__LISTED ENTRIES__:

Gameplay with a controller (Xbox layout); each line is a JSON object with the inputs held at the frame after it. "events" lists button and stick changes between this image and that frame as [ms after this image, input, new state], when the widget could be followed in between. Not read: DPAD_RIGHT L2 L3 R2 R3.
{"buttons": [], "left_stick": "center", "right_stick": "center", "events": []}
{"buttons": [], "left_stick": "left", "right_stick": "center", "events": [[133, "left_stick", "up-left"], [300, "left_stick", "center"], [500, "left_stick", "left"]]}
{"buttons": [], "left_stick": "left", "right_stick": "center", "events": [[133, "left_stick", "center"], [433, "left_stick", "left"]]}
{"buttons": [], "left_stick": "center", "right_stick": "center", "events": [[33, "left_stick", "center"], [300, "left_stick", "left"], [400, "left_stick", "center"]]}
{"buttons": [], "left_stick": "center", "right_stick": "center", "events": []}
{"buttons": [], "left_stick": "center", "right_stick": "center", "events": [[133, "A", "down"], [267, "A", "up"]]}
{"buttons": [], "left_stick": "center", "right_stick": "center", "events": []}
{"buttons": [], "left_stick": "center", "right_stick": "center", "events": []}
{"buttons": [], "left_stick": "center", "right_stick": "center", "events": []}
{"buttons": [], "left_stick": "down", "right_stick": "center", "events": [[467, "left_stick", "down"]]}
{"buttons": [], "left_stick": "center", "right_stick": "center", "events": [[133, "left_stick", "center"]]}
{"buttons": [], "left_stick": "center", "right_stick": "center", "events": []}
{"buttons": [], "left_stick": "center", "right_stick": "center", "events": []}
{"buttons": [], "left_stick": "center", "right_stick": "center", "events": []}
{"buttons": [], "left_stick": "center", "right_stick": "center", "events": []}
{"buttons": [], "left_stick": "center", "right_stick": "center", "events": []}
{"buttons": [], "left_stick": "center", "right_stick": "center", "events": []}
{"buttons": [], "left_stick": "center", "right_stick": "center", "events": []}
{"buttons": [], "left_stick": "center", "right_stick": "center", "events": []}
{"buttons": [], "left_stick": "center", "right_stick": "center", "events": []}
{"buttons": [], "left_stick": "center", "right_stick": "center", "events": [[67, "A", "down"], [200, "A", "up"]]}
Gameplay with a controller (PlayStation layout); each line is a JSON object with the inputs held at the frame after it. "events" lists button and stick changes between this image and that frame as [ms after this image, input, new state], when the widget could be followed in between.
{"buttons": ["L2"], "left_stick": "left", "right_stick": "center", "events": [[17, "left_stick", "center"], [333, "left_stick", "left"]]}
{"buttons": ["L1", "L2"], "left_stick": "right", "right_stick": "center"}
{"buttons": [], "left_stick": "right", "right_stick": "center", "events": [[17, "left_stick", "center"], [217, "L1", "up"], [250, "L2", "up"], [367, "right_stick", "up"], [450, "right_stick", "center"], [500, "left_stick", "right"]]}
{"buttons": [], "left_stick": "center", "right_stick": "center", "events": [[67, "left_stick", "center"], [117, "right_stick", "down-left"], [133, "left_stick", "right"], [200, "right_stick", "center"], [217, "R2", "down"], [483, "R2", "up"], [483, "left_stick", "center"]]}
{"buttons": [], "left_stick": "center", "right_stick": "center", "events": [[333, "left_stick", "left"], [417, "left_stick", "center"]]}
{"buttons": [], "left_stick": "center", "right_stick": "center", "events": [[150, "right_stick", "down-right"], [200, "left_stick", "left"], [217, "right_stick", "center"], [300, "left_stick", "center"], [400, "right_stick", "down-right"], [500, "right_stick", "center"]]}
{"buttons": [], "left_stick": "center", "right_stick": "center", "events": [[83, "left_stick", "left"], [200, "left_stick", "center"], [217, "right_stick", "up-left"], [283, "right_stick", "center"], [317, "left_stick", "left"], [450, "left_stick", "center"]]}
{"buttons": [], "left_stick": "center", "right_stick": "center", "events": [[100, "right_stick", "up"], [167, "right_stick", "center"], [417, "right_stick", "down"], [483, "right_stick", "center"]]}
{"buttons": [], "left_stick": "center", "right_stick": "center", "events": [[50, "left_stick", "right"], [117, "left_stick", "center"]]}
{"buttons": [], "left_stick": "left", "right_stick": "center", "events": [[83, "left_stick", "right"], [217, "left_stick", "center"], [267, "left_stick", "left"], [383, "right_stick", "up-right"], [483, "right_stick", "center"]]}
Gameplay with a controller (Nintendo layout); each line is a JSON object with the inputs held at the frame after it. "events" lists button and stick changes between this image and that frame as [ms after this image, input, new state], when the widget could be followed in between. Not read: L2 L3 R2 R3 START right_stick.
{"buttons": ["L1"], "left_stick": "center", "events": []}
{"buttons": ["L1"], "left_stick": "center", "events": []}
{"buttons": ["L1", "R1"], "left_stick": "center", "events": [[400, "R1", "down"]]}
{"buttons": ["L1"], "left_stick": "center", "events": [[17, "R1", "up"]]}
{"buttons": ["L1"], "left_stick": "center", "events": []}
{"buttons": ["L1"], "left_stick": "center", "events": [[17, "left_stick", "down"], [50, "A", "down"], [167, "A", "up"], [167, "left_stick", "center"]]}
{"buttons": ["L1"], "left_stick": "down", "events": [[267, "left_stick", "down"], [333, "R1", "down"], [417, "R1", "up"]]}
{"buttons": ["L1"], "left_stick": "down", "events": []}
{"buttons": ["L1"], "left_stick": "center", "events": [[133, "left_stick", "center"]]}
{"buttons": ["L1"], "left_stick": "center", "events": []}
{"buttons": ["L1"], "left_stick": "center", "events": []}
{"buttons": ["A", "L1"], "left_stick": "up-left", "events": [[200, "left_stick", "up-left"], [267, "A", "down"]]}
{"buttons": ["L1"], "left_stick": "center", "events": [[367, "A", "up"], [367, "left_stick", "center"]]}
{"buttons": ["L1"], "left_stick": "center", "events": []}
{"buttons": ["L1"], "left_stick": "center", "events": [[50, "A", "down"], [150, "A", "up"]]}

__GOAL OF THE EXERCISE__: Without changing a word, write out each entry again.

__WRITTEN ANSWER__:
Gameplay with a controller (Xbox layout); each line is a JSON object with the inputs held at the frame after it. "events" lists button and stick changes between this image and that frame as [ms after this image, input, new state], when the widget could be followed in between. Not read: DPAD_RIGHT L2 L3 R2 R3.
{"buttons": [], "left_stick": "center", "right_stick": "center", "events": []}
{"buttons": [], "left_stick": "left", "right_stick": "center", "events": [[133, "left_stick", "up-left"], [300, "left_stick", "center"], [500, "left_stick", "left"]]}
{"buttons": [], "left_stick": "left", "right_stick": "center", "events": [[133, "left_stick", "center"], [433, "left_stick", "left"]]}
{"buttons": [], "left_stick": "center", "right_stick": "center", "events": [[33, "left_stick", "center"], [300, "left_stick", "left"], [400, "left_stick", "center"]]}
{"buttons": [], "left_stick": "center", "right_stick": "center", "events": []}
{"buttons": [], "left_stick": "center", "right_stick": "center", "events": [[133, "A", "down"], [267, "A", "up"]]}
{"buttons": [], "left_stick": "center", "right_stick": "center", "events": []}
{"buttons": [], "left_stick": "center", "right_stick": "center", "events": []}
{"buttons": [], "left_stick": "center", "right_stick": "center", "events": []}
{"buttons": [], "left_stick": "down", "right_stick": "center", "events": [[467, "left_stick", "down"]]}
{"buttons": [], "left_stick": "center", "right_stick": "center", "events": [[133, "left_stick", "center"]]}
{"buttons": [], "left_stick": "center", "right_stick": "center", "events": []}
{"buttons": [], "left_stick": "center", "right_stick": "center", "events": []}
{"buttons": [], "left_stick": "center", "right_stick": "center", "events": []}
{"buttons": [], "left_stick": "center", "right_stick": "center", "events": []}
{"buttons": [], "left_stick": "center", "right_stick": "center", "events": []}
{"buttons": [], "left_stick": "center", "right_stick": "center", "events": []}
{"buttons": [], "left_stick": "center", "right_stick": "center", "events": []}
{"buttons": [], "left_stick": "center", "right_stick": "center", "events": []}
{"buttons": [], "left_stick": "center", "right_stick": "center", "events": []}
{"buttons": [], "left_stick": "center", "right_stick": "center", "events": [[67, "A", "down"], [200, "A", "up"]]}
Gameplay with a controller (PlayStation layout); each line is a JSON object with the inputs held at the frame after it. "events" lists button and stick changes between this image and that frame as [ms after this image, input, new state], when the widget could be followed in between.
{"buttons": ["L2"], "left_stick": "left", "right_stick": "center", "events": [[17, "left_stick", "center"], [333, "left_stick", "left"]]}
{"buttons": ["L1", "L2"], "left_stick": "right", "right_stick": "center"}
{"buttons": [], "left_stick": "right", "right_stick": "center", "events": [[17, "left_stick", "center"], [217, "L1", "up"], [250, "L2", "up"], [367, "right_stick", "up"], [450, "right_stick", "center"], [500, "left_stick", "right"]]}
{"buttons": [], "left_stick": "center", "right_stick": "center", "events": [[67, "left_stick", "center"], [117, "right_stick", "down-left"], [133, "left_stick", "right"], [200, "right_stick", "center"], [217, "R2", "down"], [483, "R2", "up"], [483, "left_stick", "center"]]}
{"buttons": [], "left_stick": "center", "right_stick": "center", "events": [[333, "left_stick", "left"], [417, "left_stick", "center"]]}
{"buttons": [], "left_stick": "center", "right_stick": "center", "events": [[150, "right_stick", "down-right"], [200, "left_stick", "left"], [217, "right_stick", "center"], [300, "left_stick", "center"], [400, "right_stick", "down-right"], [500, "right_stick", "center"]]}
{"buttons": [], "left_stick": "center", "right_stick": "center", "events": [[83, "left_stick", "left"], [200, "left_stick", "center"], [217, "right_stick", "up-left"], [283, "right_stick", "center"], [317, "left_stick", "left"], [450, "left_stick", "center"]]}
{"buttons": [], "left_stick": "center", "right_stick": "center", "events": [[100, "right_stick", "up"], [167, "right_stick", "center"], [417, "right_stick", "down"], [483, "right_stick", "center"]]}
{"buttons": [], "left_stick": "center", "right_stick": "center", "events": [[50, "left_stick", "right"], [117, "left_stick", "center"]]}
{"buttons": [], "left_stick": "left", "right_stick": "center", "events": [[83, "left_stick", "right"], [217, "left_stick", "center"], [267, "left_stick", "left"], [383, "right_stick", "up-right"], [483, "right_stick", "center"]]}
Gameplay with a controller (Nintendo layout); each line is a JSON object with the inputs held at the frame after it. "events" lists button and stick changes between this image and that frame as [ms after this image, input, new state], when the widget could be followed in between. Not read: L2 L3 R2 R3 START right_stick.
{"buttons": ["L1"], "left_stick": "center", "events": []}
{"buttons": ["L1"], "left_stick": "center", "events": []}
{"buttons": ["L1", "R1"], "left_stick": "center", "events": [[400, "R1", "down"]]}
{"buttons": ["L1"], "left_stick": "center", "events": [[17, "R1", "up"]]}
{"buttons": ["L1"], "left_stick": "center", "events": []}
{"buttons": ["L1"], "left_stick": "center", "events": [[17, "left_stick", "down"], [50, "A", "down"], [167, "A", "up"], [167, "left_stick", "center"]]}
{"buttons": ["L1"], "left_stick": "down", "events": [[267, "left_stick", "down"], [333, "R1", "down"], [417, "R1", "up"]]}
{"buttons": ["L1"], "left_stick": "down", "events": []}
{"buttons": ["L1"], "left_stick": "center", "events": [[133, "left_stick", "center"]]}
{"buttons": ["L1"], "left_stick": "center", "events": []}
{"buttons": ["L1"], "left_stick": "center", "events": []}
{"buttons": ["A", "L1"], "left_stick": "up-left", "events": [[200, "left_stick", "up-left"], [267, "A", "down"]]}
{"buttons": ["L1"], "left_stick": "center", "events": [[367, "A", "up"], [367, "left_stick", "center"]]}
{"buttons": ["L1"], "left_stick": "center", "events": []}
{"buttons": ["L1"], "left_stick": "center", "events": [[50, "A", "down"], [150, "A", "up"]]}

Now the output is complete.